▶ [OBJECTIVE]:
Reproduce every line of the records below, word for word and in the same order.
-- Begin --
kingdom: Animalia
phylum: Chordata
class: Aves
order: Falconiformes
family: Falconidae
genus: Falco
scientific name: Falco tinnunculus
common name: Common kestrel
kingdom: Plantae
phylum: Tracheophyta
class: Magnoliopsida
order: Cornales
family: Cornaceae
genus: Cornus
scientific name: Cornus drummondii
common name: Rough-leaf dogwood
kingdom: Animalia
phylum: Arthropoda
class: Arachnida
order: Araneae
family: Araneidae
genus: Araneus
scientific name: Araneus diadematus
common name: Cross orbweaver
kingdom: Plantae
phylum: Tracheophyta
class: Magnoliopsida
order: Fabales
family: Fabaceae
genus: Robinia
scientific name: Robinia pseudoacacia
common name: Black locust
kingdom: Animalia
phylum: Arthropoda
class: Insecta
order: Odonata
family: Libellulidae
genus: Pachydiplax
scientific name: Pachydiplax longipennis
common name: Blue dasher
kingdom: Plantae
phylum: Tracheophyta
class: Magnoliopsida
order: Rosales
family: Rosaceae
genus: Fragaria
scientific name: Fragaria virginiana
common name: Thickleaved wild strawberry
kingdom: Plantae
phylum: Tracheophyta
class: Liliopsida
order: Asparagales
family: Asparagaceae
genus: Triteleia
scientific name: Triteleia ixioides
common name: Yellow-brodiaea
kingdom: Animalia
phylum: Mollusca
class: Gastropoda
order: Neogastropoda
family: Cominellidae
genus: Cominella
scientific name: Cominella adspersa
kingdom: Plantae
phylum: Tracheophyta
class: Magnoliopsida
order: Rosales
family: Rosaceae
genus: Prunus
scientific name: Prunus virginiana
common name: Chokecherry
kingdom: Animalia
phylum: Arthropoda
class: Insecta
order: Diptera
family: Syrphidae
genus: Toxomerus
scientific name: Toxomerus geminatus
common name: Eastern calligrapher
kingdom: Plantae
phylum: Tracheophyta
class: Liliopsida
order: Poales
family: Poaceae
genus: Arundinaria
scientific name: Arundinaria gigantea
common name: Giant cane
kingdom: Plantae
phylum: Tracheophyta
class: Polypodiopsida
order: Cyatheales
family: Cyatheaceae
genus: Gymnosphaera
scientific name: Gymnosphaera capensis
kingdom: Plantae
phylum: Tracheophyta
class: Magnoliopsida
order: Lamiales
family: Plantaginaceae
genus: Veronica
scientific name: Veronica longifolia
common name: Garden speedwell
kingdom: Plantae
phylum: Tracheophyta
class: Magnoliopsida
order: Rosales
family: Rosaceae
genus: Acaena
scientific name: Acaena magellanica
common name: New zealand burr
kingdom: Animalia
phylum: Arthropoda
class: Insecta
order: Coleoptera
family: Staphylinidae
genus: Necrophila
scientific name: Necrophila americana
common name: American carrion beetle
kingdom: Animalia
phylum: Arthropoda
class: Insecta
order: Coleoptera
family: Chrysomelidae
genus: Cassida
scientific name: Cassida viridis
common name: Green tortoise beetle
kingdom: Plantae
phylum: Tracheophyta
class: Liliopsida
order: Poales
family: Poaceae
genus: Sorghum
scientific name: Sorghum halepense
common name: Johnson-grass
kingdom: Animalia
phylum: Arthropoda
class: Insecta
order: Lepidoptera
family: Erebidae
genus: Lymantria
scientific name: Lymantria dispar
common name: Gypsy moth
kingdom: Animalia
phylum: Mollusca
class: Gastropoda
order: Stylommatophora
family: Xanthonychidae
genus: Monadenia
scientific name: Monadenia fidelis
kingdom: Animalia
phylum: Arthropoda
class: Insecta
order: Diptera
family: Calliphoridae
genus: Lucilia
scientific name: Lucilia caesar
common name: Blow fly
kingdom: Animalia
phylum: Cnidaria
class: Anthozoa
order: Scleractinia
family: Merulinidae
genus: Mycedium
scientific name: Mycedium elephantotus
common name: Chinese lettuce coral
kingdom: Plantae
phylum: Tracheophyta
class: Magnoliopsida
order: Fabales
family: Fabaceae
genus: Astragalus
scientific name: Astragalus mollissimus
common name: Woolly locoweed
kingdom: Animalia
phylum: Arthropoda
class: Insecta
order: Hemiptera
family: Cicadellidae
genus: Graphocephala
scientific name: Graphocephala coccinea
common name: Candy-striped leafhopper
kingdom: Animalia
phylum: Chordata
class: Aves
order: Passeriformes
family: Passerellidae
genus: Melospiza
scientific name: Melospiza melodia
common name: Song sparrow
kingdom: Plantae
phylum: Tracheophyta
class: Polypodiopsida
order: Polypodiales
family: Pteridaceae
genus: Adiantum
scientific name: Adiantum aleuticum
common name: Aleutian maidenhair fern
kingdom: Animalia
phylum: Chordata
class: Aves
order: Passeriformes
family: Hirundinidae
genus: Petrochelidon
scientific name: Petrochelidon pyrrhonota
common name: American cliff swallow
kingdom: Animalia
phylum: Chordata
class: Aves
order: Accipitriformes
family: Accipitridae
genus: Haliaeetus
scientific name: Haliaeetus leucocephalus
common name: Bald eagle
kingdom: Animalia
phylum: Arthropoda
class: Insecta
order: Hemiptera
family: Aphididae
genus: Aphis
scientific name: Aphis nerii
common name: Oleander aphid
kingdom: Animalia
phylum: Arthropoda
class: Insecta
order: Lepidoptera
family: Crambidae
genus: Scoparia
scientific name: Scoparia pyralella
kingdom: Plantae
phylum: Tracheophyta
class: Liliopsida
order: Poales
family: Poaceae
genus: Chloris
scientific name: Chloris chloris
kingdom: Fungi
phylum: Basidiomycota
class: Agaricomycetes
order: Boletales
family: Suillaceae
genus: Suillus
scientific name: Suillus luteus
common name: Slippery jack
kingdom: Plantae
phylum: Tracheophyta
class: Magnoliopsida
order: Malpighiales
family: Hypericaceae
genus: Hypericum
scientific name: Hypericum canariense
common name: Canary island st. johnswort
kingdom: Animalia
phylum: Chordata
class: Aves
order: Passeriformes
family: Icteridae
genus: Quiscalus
-- End --
▶ [COMPLETED TASK]:
kingdom: Animalia
phylum: Chordata
class: Aves
order: Falconiformes
family: Falconidae
genus: Falco
scientific name: Falco tinnunculus
common name: Common kestrel
kingdom: Plantae
phylum: Tracheophyta
class: Magnoliopsida
order: Cornales
family: Cornaceae
genus: Cornus
scientific name: Cornus drummondii
common name: Rough-leaf dogwood
kingdom: Animalia
phylum: Arthropoda
class: Arachnida
order: Araneae
family: Araneidae
genus: Araneus
scientific name: Araneus diadematus
common name: Cross orbweaver
kingdom: Plantae
phylum: Tracheophyta
class: Magnoliopsida
order: Fabales
family: Fabaceae
genus: Robinia
scientific name: Robinia pseudoacacia
common name: Black locust
kingdom: Animalia
phylum: Arthropoda
class: Insecta
order: Odonata
family: Libellulidae
genus: Pachydiplax
scientific name: Pachydiplax longipennis
common name: Blue dasher
kingdom: Plantae
phylum: Tracheophyta
class: Magnoliopsida
order: Rosales
family: Rosaceae
genus: Fragaria
scientific name: Fragaria virginiana
common name: Thickleaved wild strawberry
kingdom: Plantae
phylum: Tracheophyta
class: Liliopsida
order: Asparagales
family: Asparagaceae
genus: Triteleia
scientific name: Triteleia ixioides
common name: Yellow-brodiaea
kingdom: Animalia
phylum: Mollusca
class: Gastropoda
order: Neogastropoda
family: Cominellidae
genus: Cominella
scientific name: Cominella adspersa
kingdom: Plantae
phylum: Tracheophyta
class: Magnoliopsida
order: Rosales
family: Rosaceae
genus: Prunus
scientific name: Prunus virginiana
common name: Chokecherry
kingdom: Animalia
phylum: Arthropoda
class: Insecta
order: Diptera
family: Syrphidae
genus: Toxomerus
scientific name: Toxomerus geminatus
common name: Eastern calligrapher
kingdom: Plantae
phylum: Tracheophyta
class: Liliopsida
order: Poales
family: Poaceae
genus: Arundinaria
scientific name: Arundinaria gigantea
common name: Giant cane
kingdom: Plantae
phylum: Tracheophyta
class: Polypodiopsida
order: Cyatheales
family: Cyatheaceae
genus: Gymnosphaera
scientific name: Gymnosphaera capensis
kingdom: Plantae
phylum: Tracheophyta
class: Magnoliopsida
order: Lamiales
family: Plantaginaceae
genus: Veronica
scientific name: Veronica longifolia
common name: Garden speedwell
kingdom: Plantae
phylum: Tracheophyta
class: Magnoliopsida
order: Rosales
family: Rosaceae
genus: Acaena
scientific name: Acaena magellanica
common name: New zealand burr
kingdom: Animalia
phylum: Arthropoda
class: Insecta
order: Coleoptera
family: Staphylinidae
genus: Necrophila
scientific name: Necrophila americana
common name: American carrion beetle
kingdom: Animalia
phylum: Arthropoda
class: Insecta
order: Coleoptera
family: Chrysomelidae
genus: Cassida
scientific name: Cassida viridis
common name: Green tortoise beetle
kingdom: Plantae
phylum: Tracheophyta
class: Liliopsida
order: Poales
family: Poaceae
genus: Sorghum
scientific name: Sorghum halepense
common name: Johnson-grass
kingdom: Animalia
phylum: Arthropoda
class: Insecta
order: Lepidoptera
family: Erebidae
genus: Lymantria
scientific name: Lymantria dispar
common name: Gypsy moth
kingdom: Animalia
phylum: Mollusca
class: Gastropoda
order: Stylommatophora
family: Xanthonychidae
genus: Monadenia
scientific name: Monadenia fidelis
kingdom: Animalia
phylum: Arthropoda
class: Insecta
order: Diptera
family: Calliphoridae
genus: Lucilia
scientific name: Lucilia caesar
common name: Blow fly
kingdom: Animalia
phylum: Cnidaria
class: Anthozoa
order: Scleractinia
family: Merulinidae
genus: Mycedium
scientific name: Mycedium elephantotus
common name: Chinese lettuce coral
kingdom: Plantae
phylum: Tracheophyta
class: Magnoliopsida
order: Fabales
family: Fabaceae
genus: Astragalus
scientific name: Astragalus mollissimus
common name: Woolly locoweed
kingdom: Animalia
phylum: Arthropoda
class: Insecta
order: Hemiptera
family: Cicadellidae
genus: Graphocephala
scientific name: Graphocephala coccinea
common name: Candy-striped leafhopper
kingdom: Animalia
phylum: Chordata
class: Aves
order: Passeriformes
family: Passerellidae
genus: Melospiza
scientific name: Melospiza melodia
common name: Song sparrow
kingdom: Plantae
phylum: Tracheophyta
class: Polypodiopsida
order: Polypodiales
family: Pteridaceae
genus: Adiantum
scientific name: Adiantum aleuticum
common name: Aleutian maidenhair fern
kingdom: Animalia
phylum: Chordata
class: Aves
order: Passeriformes
family: Hirundinidae
genus: Petrochelidon
scientific name: Petrochelidon pyrrhonota
common name: American cliff swallow
kingdom: Animalia
phylum: Chordata
class: Aves
order: Accipitriformes
family: Accipitridae
genus: Haliaeetus
scientific name: Haliaeetus leucocephalus
common name: Bald eagle
kingdom: Animalia
phylum: Arthropoda
class: Insecta
order: Hemiptera
family: Aphididae
genus: Aphis
scientific name: Aphis nerii
common name: Oleander aphid
kingdom: Animalia
phylum: Arthropoda
class: Insecta
order: Lepidoptera
family: Crambidae
genus: Scoparia
scientific name: Scoparia pyralella
kingdom: Plantae
phylum: Tracheophyta
class: Liliopsida
order: Poales
family: Poaceae
genus: Chloris
scientific name: Chloris chloris
kingdom: Fungi
phylum: Basidiomycota
class: Agaricomycetes
order: Boletales
family: Suillaceae
genus: Suillus
scientific name: Suillus luteus
common name: Slippery jack
kingdom: Plantae
phylum: Tracheophyta
class: Magnoliopsida
order: Malpighiales
family: Hypericaceae
genus: Hypericum
scientific name: Hypericum canariense
common name: Canary island st. johnswort
kingdom: Animalia
phylum: Chordata
class: Aves
order: Passeriformes
family: Icteridae
genus: Quiscalus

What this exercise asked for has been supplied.